Generic model of the molecular orientational distribution probed by polarization-resolved second-harmonic generation

In this work we investigate a generic method able to extract information on molecular organization in biological samples from polarized second harmonic generation (SHG) microscopy, without the need to infer an a priori model for the molecular orientational distribution. The mean orientation of this distribution, as well as its first and third orders of symmetry, are estimated by monitoring SHG intensity signals under a varying incident polarization. We introduce, in particular, a reduction of the problem to a two-dimensional approach appropriate to the microscopy geometry. This method allows us to retrieve determining information which is not available in the traditional model-oriented methods, as illustrated in molecular-order imaging in collagen fibrils. The precision of the parameters estimation is evaluated by a Monte Carlo analysis, based on the Poisson noise statistics of the measured signal.

Figure 1

(a) Geometry of the SHG polarized microscopy. $(X,Y)$ is the sample plane and $Z$ is the direction of propagation of the fundamental beam. $\alpha$ is the angle of the incident polarization $\mathbf{E}$ relative to $X$. In one-dimensional symmetry molecules, $(\theta ,\varphi )$ defines the orientation of the molecular axis $\mathbf{m}$ in the $(X,Y,Z)$ frame. (b) Orientation of the 2D distribution (${\varphi }_0$) represented as a gray shape. $\varphi$ is the orientation of the molecular axis $\mathbf{m}$ relative to $X$ in the sample plane. (c) Example of a three-dimensional molecular distribution $f(\theta ,\varphi )$ (left) and its modified shape when read by a SHG polarized contrast $f(\theta ,\varphi ){\sin }^4\theta$ (right).

Figure 2

(a) SHG Intensity image of isolated collagen type I fibrils coated on the sample plane surface. The intensity scale is the sum of SHG signals over the 32 incident polarizations (threshold: 60 photons/pixel). (b)–(d) Images of the parameters obtained from a Fourier decomposition of the intensity polarization dependence: (b) ${\varphi }_0$ (degrees), (c) $p$, (d) $q$, (e) histogram of $p$ on the whole image, (f) histogram of $q$ on the whole image. For the histograms, the threshold of the analyzed pixels is 150 photons/pixel. (g) Polar representation of the truncated distribution function $\tilde{P}\left(\varphi \right)$ deduced from the averaged $p$ and $q$ values obtained over the whole image.

Figure 3

(a) SHG image of a selected region of Fig. 2. (b) Corresponding image of $p$. (c) Polar representation of the averaged distribution function $\tilde{P}\left(\varphi \right)$ obtained from the retrieved (${\varphi }_0$, $p$, $q$) parameters on three regions of interest represented as white rectangles in the SHG image.

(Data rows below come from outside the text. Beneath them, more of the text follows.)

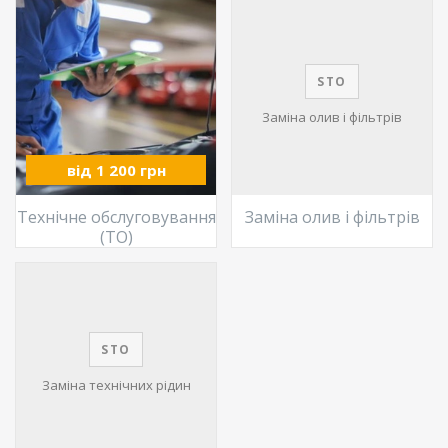
STO
Заміна олив і фільтрів
від 1 200 грн
Технічне обслуговування
Заміна олив і фільтрів
(ТО)
STO
Заміна технічних рідин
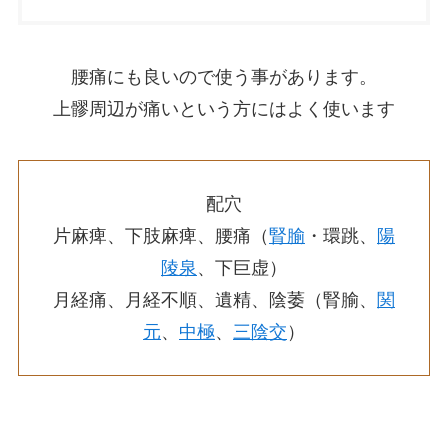
腰痛にも良いので使う事があります。
上髎周辺が痛いという方にはよく使います
配穴
片麻痺、下肢麻痺、腰痛（
腎腧
・環跳、
陽
陵泉
、下巨虚）
月経痛、月経不順、遺精、陰萎（腎腧、
関
元
、
中極
、
三陰交
）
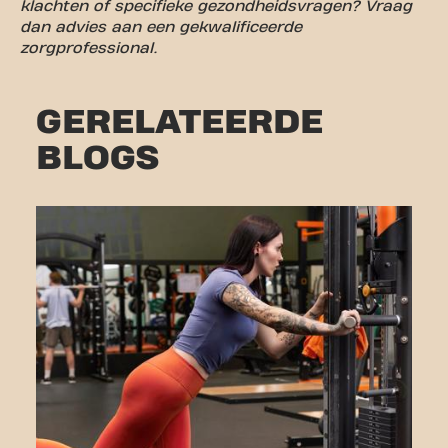
klachten of specifieke gezondheidsvragen? Vraag
dan advies aan een gekwalificeerde
zorgprofessional.
GERELATEERDE
BLOGS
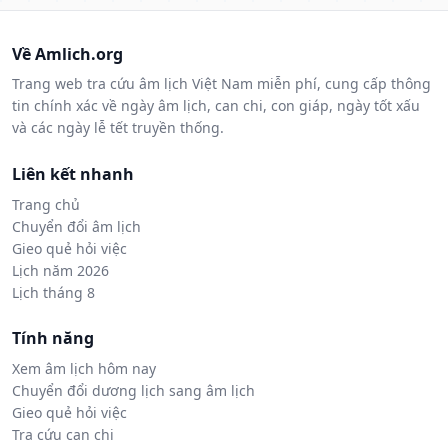
Về Amlich.org
Trang web tra cứu âm lịch Việt Nam miễn phí, cung cấp thông
tin chính xác về ngày âm lịch, can chi, con giáp, ngày tốt xấu
và các ngày lễ tết truyền thống.
Liên kết nhanh
Trang chủ
Chuyển đổi âm lịch
Gieo quẻ hỏi việc
Lịch năm 2026
Lịch tháng 8
Tính năng
Xem âm lịch hôm nay
Chuyển đổi dương lịch sang âm lịch
Gieo quẻ hỏi việc
Tra cứu can chi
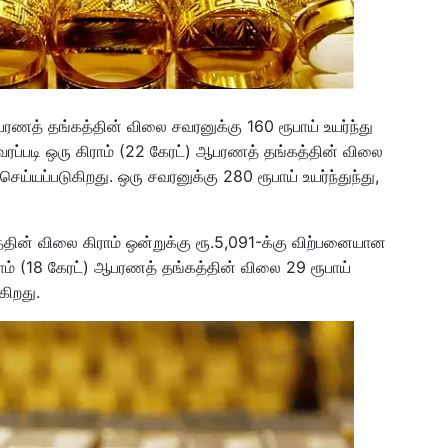
ரணத் தங்கத்தின் விலை சவரனுக்கு 160 ரூபாய் உயர்ந்து
ப்படி ஒரு கிராம் (22 கேரட்) ஆபரணத் தங்கத்தின் விலை
செய்யப்படுகிறது. ஒரு சவரனுக்கு 280 ரூபாய் உயர்ந்துந்து,
தின் விலை கிராம் ஒன்றுக்கு ரூ.5,091-க்கு விற்பனையான
ாம் (18 கேரட்) ஆபரணத் தங்கத்தின் விலை 29 ரூபாய்
கிறது.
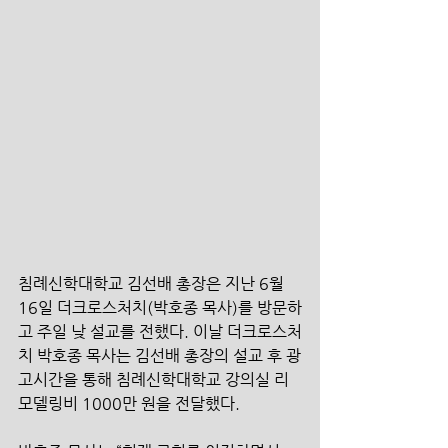
침례신학대학교 김선배 총장은 지난 6월 
16일 더크로스처치(박호종 목사)를 방문하
고 주일 낮 설교를 전했다. 이날 더크로스처
치 박호종 목사는 김선배 총장의 설교 후 광
고시간을 통해 침례신학대학교 강의실 리
모델링비 1000만 원을 전달했다.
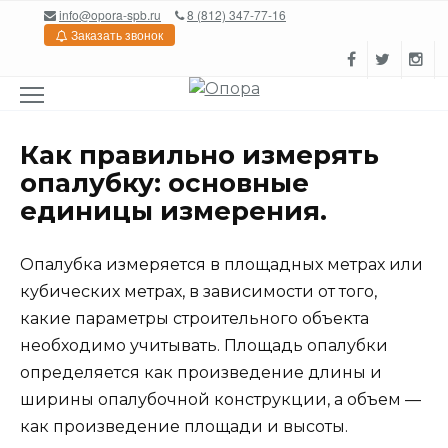
Перейти
info@opora-spb.ru
8 (812) 347-77-16
к
Заказать звонок
содержанию
Как правильно измерять
опалубку: основные
единицы измерения.
Опалубка измеряется в площадных метрах или
кубических метрах, в зависимости от того,
какие параметры строительного объекта
необходимо учитывать. Площадь опалубки
определяется как произведение длины и
ширины опалубочной конструкции, а объем —
как произведение площади и высоты.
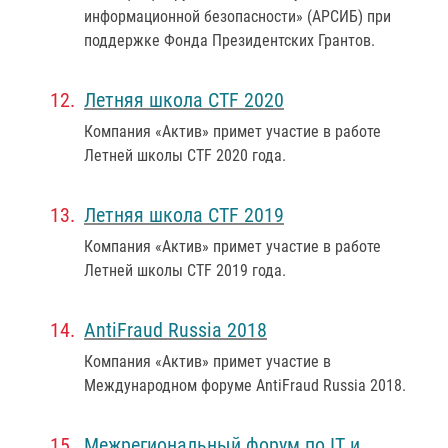
информационной безопасности» (АРСИБ) при
поддержке Фонда Президентских Грантов.
Летняя школа CTF 2020
Компания «Актив» примет участие в работе
Летней школы CTF 2020 года.
Летняя школа CTF 2019
Компания «Актив» примет участие в работе
Летней школы CTF 2019 года.
AntiFraud Russia 2018
Компания «Актив» примет участие в
Международном форуме AntiFraud Russia 2018.
Межрегиональный форум по IT и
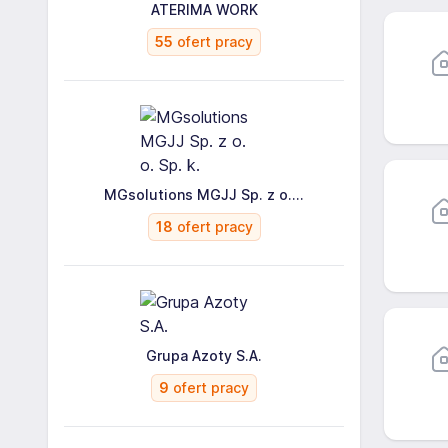
ATERIMA WORK
55
ofert pracy
MGsolutions MGJJ Sp. z o....
18
ofert pracy
Grupa Azoty S.A.
9
ofert pracy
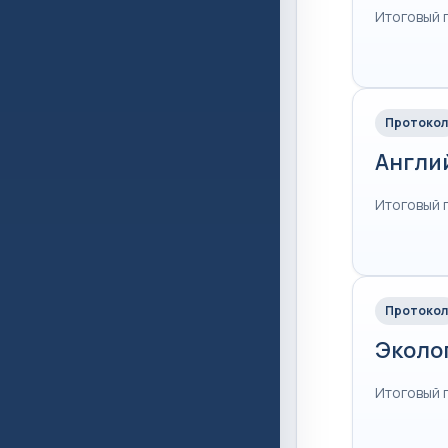
Итоговый 
Протокол
Англи
Итоговый 
Протокол
Эколо
Итоговый 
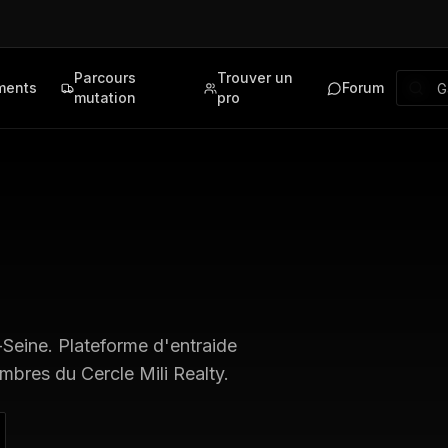
Parcours
Trouver un
ments
Forum
mutation
pro
-Seine
. Plateforme d'entraide
mbres du Cercle Mili Realty.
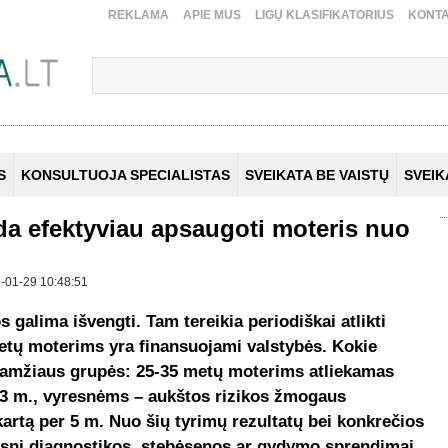
REKLAMA
APIE MUS
LIGŲ KLASIFIKATORIUS
KONTA
S
KONSULTUOJA SPECIALISTAS
SVEIKATA BE VAISTŲ
SVEI
a efektyviau apsaugoti moteris nuo
25-01-29 10:48:51
s galima išvengti. Tam tereikia periodiškai atlikti
etų moterims yra finansuojami valstybės. Kokie
o amžiaus grupės: 25-35 metų moterims atliekamas
r 3 m., vyresnėms – aukštos rizikos žmogaus
artą per 5 m. Nuo šių tyrimų rezultatų bei konkrečios
mesni diagnostikos, stebėsenos ar gydymo sprendimai,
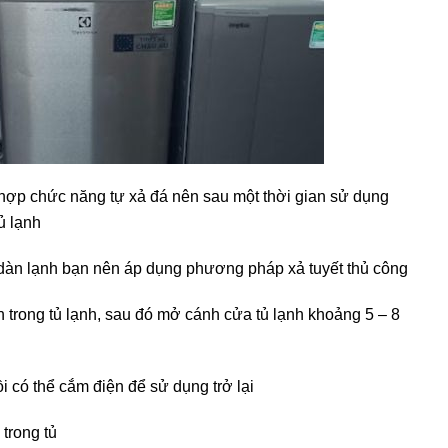
h hợp chức năng tự xả đá nên sau một thời gian sử dụng
ủ lạnh
ên dàn lạnh bạn nên áp dụng phương pháp xả tuyết thủ công
n trong tủ lạnh, sau đó mở cánh cửa tủ lạnh khoảng 5 – 8
i có thể cắm điện để sử dụng trở lại
trong tủ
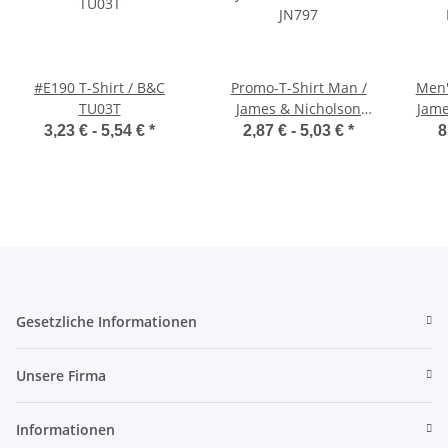
#E190 T-Shirt / B&C
Promo-T-Shirt Man /
Men'
TU03T
James & Nicholson
Jame
JN797
3,23 € -
5,54 €
*
2,87 € -
5,03 €
*
8
Gesetzliche Informationen
Unsere Firma
Informationen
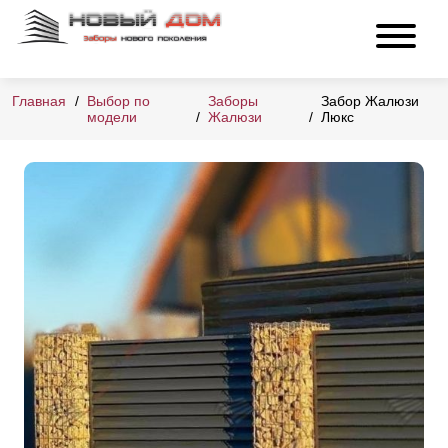
Главная
Выбор по
Заборы
Забор Жалюзи
модели
Жалюзи
Люкс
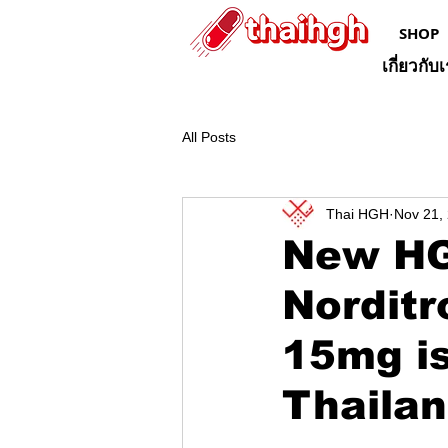
SHOP
เกี่ยวกับ
All Posts
Thai HGH
Nov 21,
New HG
Norditr
15mg is
Thailan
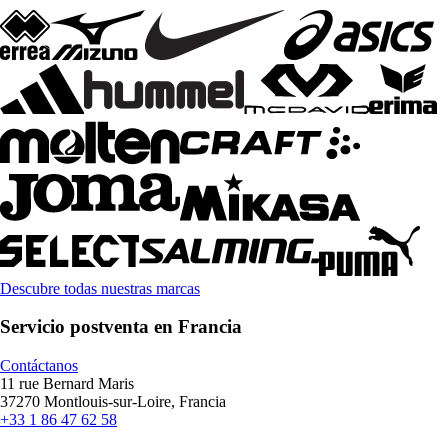
Descubre todas nuestras marcas
Servicio postventa en Francia
Contáctanos
11 rue Bernard Maris
37270 Montlouis-sur-Loire, Francia
+33 1 86 47 62 58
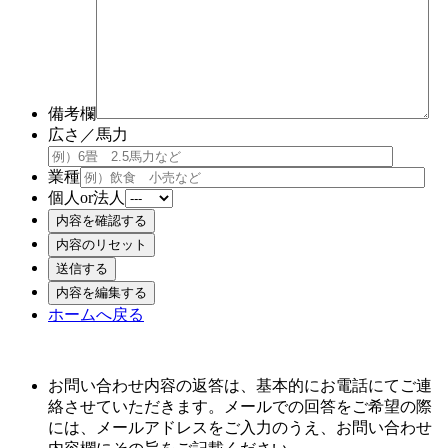
備考欄
広さ／馬力
業種
個人or法人
ホームへ戻る
お問い合わせ内容の返答は、基本的にお電話にてご連
絡させていただきます。メールでの回答をご希望の際
には、メールアドレスをご入力のうえ、お問い合わせ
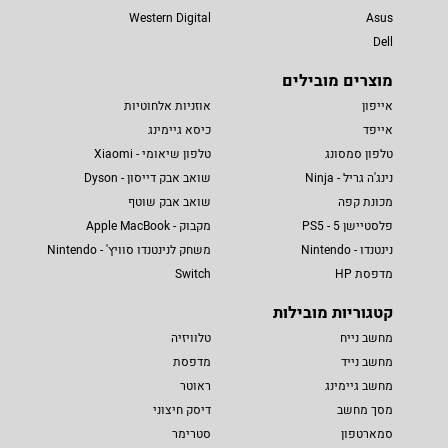
Western Digital
Asus
Dell
מוצרים מובילים
אייפון
אוזניות אלחוטיות
אייפד
כיסא גיימינג
טלפון סמסונג
טלפון שיאומי - Xiaomi
נינג'ה גריל - Ninja
שואב אבק דייסון - Dyson
מכונת קפה
שואב אבק שוטף
פלסטיישן 5 - PS5
מקבוק - Apple MacBook
נינטנדו - Nintendo
משחק לנינטנדו סוויץ' - Nintendo
מדפסת HP
Switch
קטגוריות מובילות
מחשב נייח
טלוויזיה
מחשב נייד
מדפסת
מחשב גיימינג
ראוטר
מסך מחשב
דיסק חיצוני
סמארטפון
סטרימר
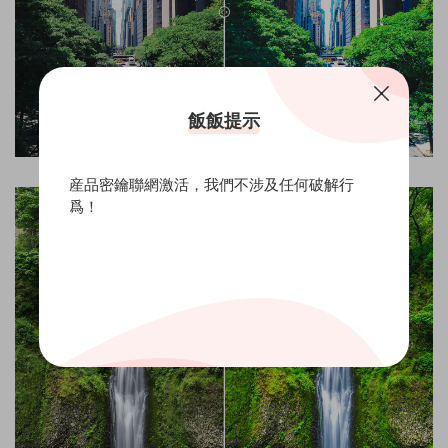
飯飯提示
産品密鑰聯網激活，我們不涉及任何破解行
爲！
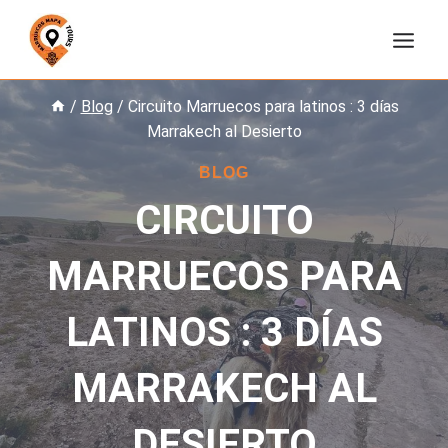
Saltar
al
contenido
/
Blog
/
Circuito Marruecos para latinos : 3 días
Marrakech al Desierto
BLOG
CIRCUITO
MARRUECOS PARA
LATINOS : 3 DÍAS
MARRAKECH AL
DESIERTO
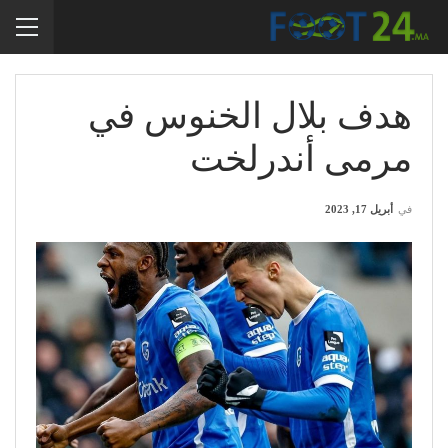
هدف بلال الخنوس في
مرمى أندرلخت
في
أبريل 17, 2023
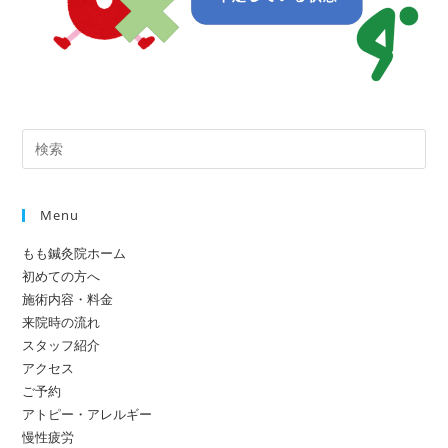
Pre
Es
to
Menu
clo
the
もも鍼灸院ホーム
sea
初めての方へ
pan
施術内容・料金
来院時の流れ
スタッフ紹介
アクセス
ご予約
アトピー・アレルギー
慢性疲労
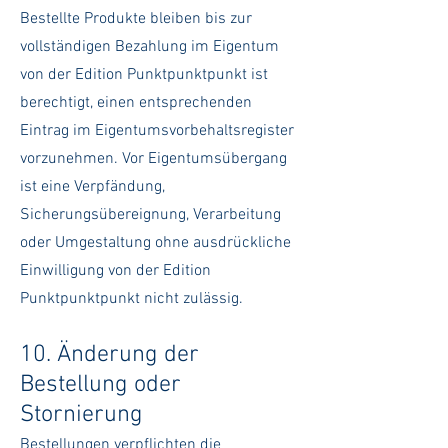
Bestellte Produkte bleiben bis zur
vollständigen Bezahlung im Eigentum
von der Edition Punktpunktpunkt ist
berechtigt, einen entsprechenden
Eintrag im Eigentumsvorbehaltsregister
vorzunehmen. Vor Eigentumsübergang
ist eine Verpfändung,
Sicherungsübereignung, Verarbeitung
oder Umgestaltung ohne ausdrückliche
Einwilligung von der Edition
Punktpunktpunkt nicht zulässig.
10. Änderung der
Bestellung oder
Stornierung
Bestellungen verpflichten die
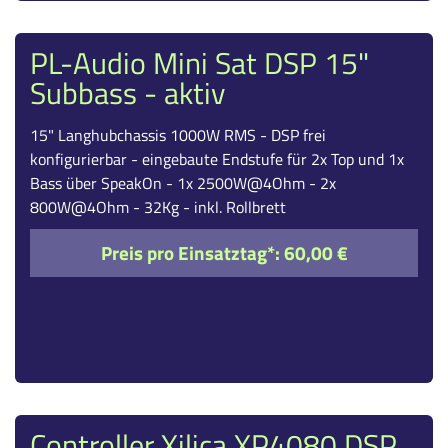
PL-Audio Mini Sat DSP 15"
Subbass - aktiv
15" Langhubchassis 1000W RMS - DSP frei
konfigurierbar - eingebaute Endstufe für 2x Top und 1x
Bass über SpeakOn - 1x 2500W@4Ohm - 2x
800W@4Ohm - 32Kg - inkl. Rollbrett
Preis pro Einsatztag*:
60,00 €
Controller Xilica XP4080 DSP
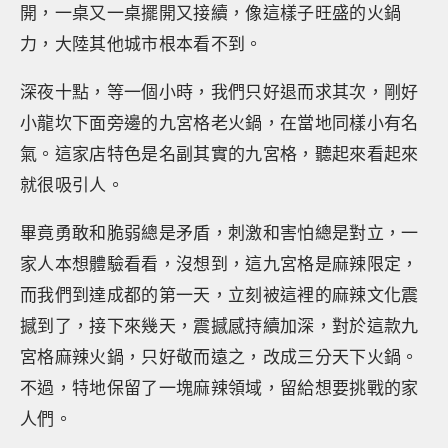
開，一桌又一桌擺開又接續，像這樣子旺盛的火鍋
力，大陸其他城市根本看不到。
深夜十點，等一個小時，我們只好退而求其次，剛好
小龍坎下面旁邊的九宮格老火鍋，在當地同樣小有名
氣。這家店特色是名副其實的九宮格，聽起來看起來
就很吸引人。
畢竟勇敢和脆弱總是矛盾，刺激和害怕總是對立，一
家人本想體驗看看，沒想到，這九宮格是麻辣限定，
而我們到達成都的第一天，立刻被這裡的麻辣文化震
撼到了，接下來幾天，震撼感持續加深，對於這款九
宮格麻辣火鍋，只好敬而遠之，改成三分天下火鍋。
不過，特地保留了一塊麻辣領域，留給想要挑戰的家
人們。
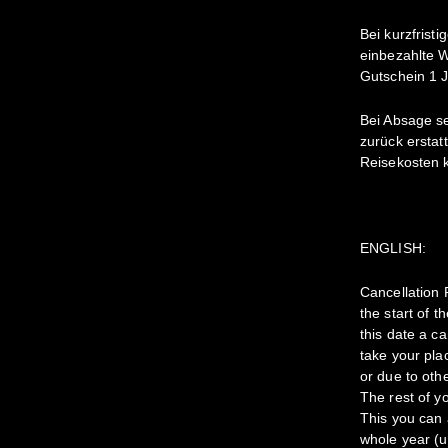
Bei kurzfrist
einbezahlte 
Gutschein 1 J
Bei Absage s
zurück erstat
Reisekosten 
ENGLISH:
Cancellation 
the start of 
this date a c
take your pla
or due to oth
The rest of y
This you can 
whole year (un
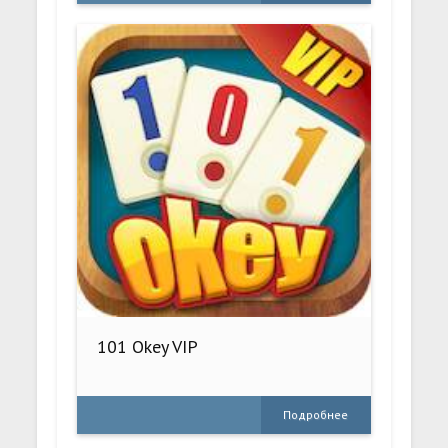
101 Okey VIP
Подробнее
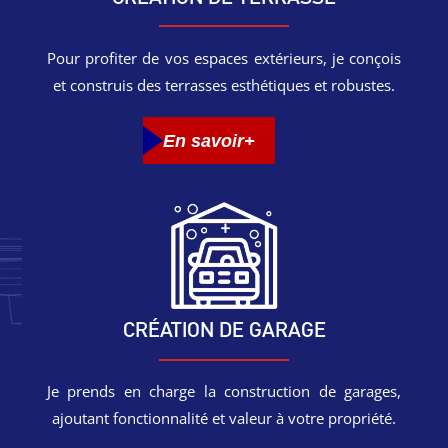
Pour profiter de vos espaces extérieurs, je conçois
et construis des terrasses esthétiques et robustes.
En savoir+
CRÉATION DE GARAGE
Je prends en charge la construction de garages,
ajoutant fonctionnalité et valeur à votre propriété.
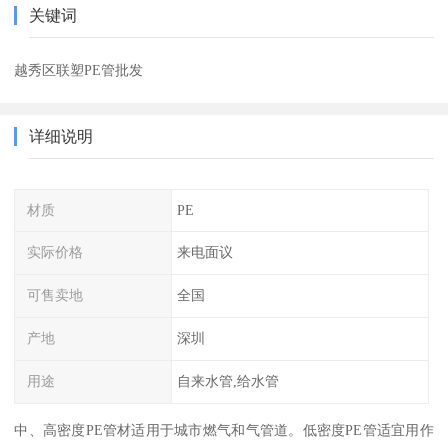
关键词
越秀区联塑PE管批发
详细说明
材质
PE
实际价格
来电面议
可售卖地
全国
产地
深圳
用途
自来水管,给水管
中、高密度PE管材适用于城市燃气和气管道。低密度PE管适宜用作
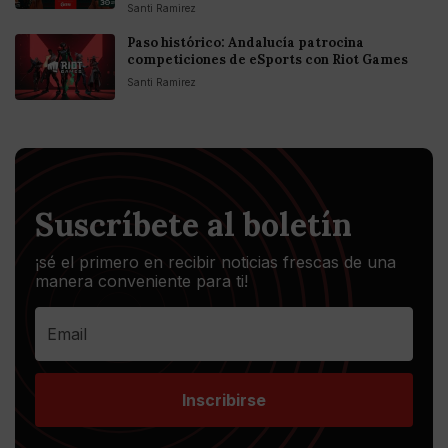
Santi Ramirez
Paso histórico: Andalucía patrocina
competiciones de eSports con Riot Games
Santi Ramirez
Suscríbete al boletín
¡sé el primero en recibir noticias frescas de una
manera conveniente para ti!
Inscribirse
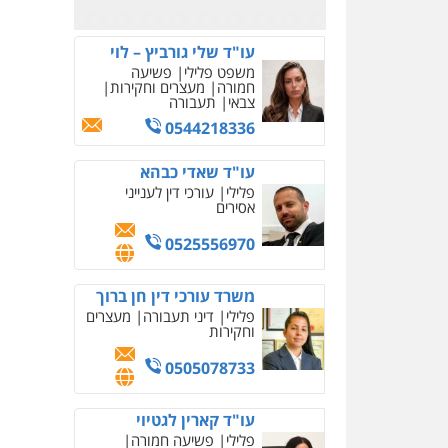
משרד עורכי דין טאי
שרקי
פלילי
אסירים
תעבורה
מרב"ד
0547556464
עו"ד אילן אלימלך
פלילי
פשיעה חמורה
תעבורה
אסירים
0522992110
עו"ד שאדי נאטור
פלילי
פשיעה חמורה
מעצרים וחקירות
0509230800
משרד עורכי דין פארס
פלאח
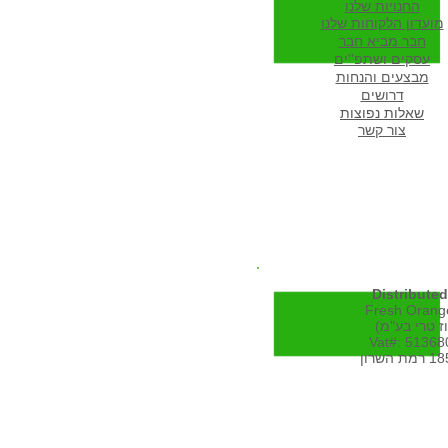
החנויות שלנו
מועדון הלקוחות שלנו
חבר מביא חבר
עסקים ושתפ''ים
מבצעים והנחות
דרושים
שא
לות נפוצות
צור קשר
Distributed
Fresh Orange
Vat#: 5136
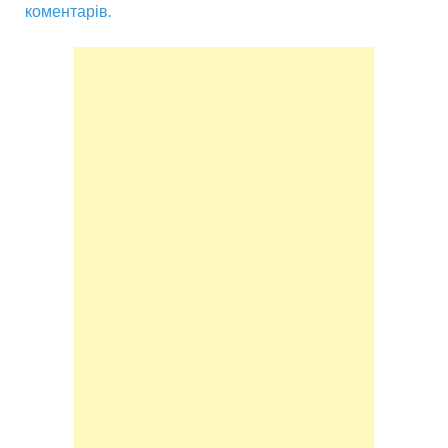
коментарів.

These functions are obtained using the average of the retrieved parameter within the region of interest (only active pixels are used): 1 ($p=-0.4$, $q=0.04$, ${\varphi }_0=8^{\circ }$), 2 ($p=-0.98$, $q=0.04$, ${\varphi }_0={42}^{\circ }$), and 3 ($p=-0.38$, $q=0.01$, ${\varphi }_0={80}^{\circ }$). The error of estimation on the parameters produces an error bar on the angular distribution which is smaller than the thickness of the line used to draw the distribution function; therefore, it is not represented here.

Figure 4

Variances of the $p$, $q$, and ${\varphi }_0$ parameters as functions of the total number of photon (summed over the 32 incident polarizations). Circles $p$, squares $q$, triangles ${\varphi }_0$. Dashed lines show Monte Carlo simulations using the initial parameters $p=-0.4$, $q=0$, ${\varphi }_0={45}^{\circ }$. Continuous lines show experimental variances measured over seven experiments performed for a same region of interest on a fibril of orientation ${\varphi }_0\sim {45}^{\circ }$ relative to $X$. Each point represents the average of the variances obtained in a range of photon number: [0–10] photons, [10–20] photons, etc.

Figure 5

(a) Dependency of the $p$ parameters as a function of the cone half aperture ${\psi }_0$ for two models of the molecular 2D distribution function $\tilde{P}\left(\varphi \right)$: filled cone (continuous line), cone surface (dashed line). (b) Different distributions $\tilde{P}\left(\varphi \right)$ represented as polar plots in the sample plane, for $p=0.5$, 0, $-1/3$, $-1$, $-3$.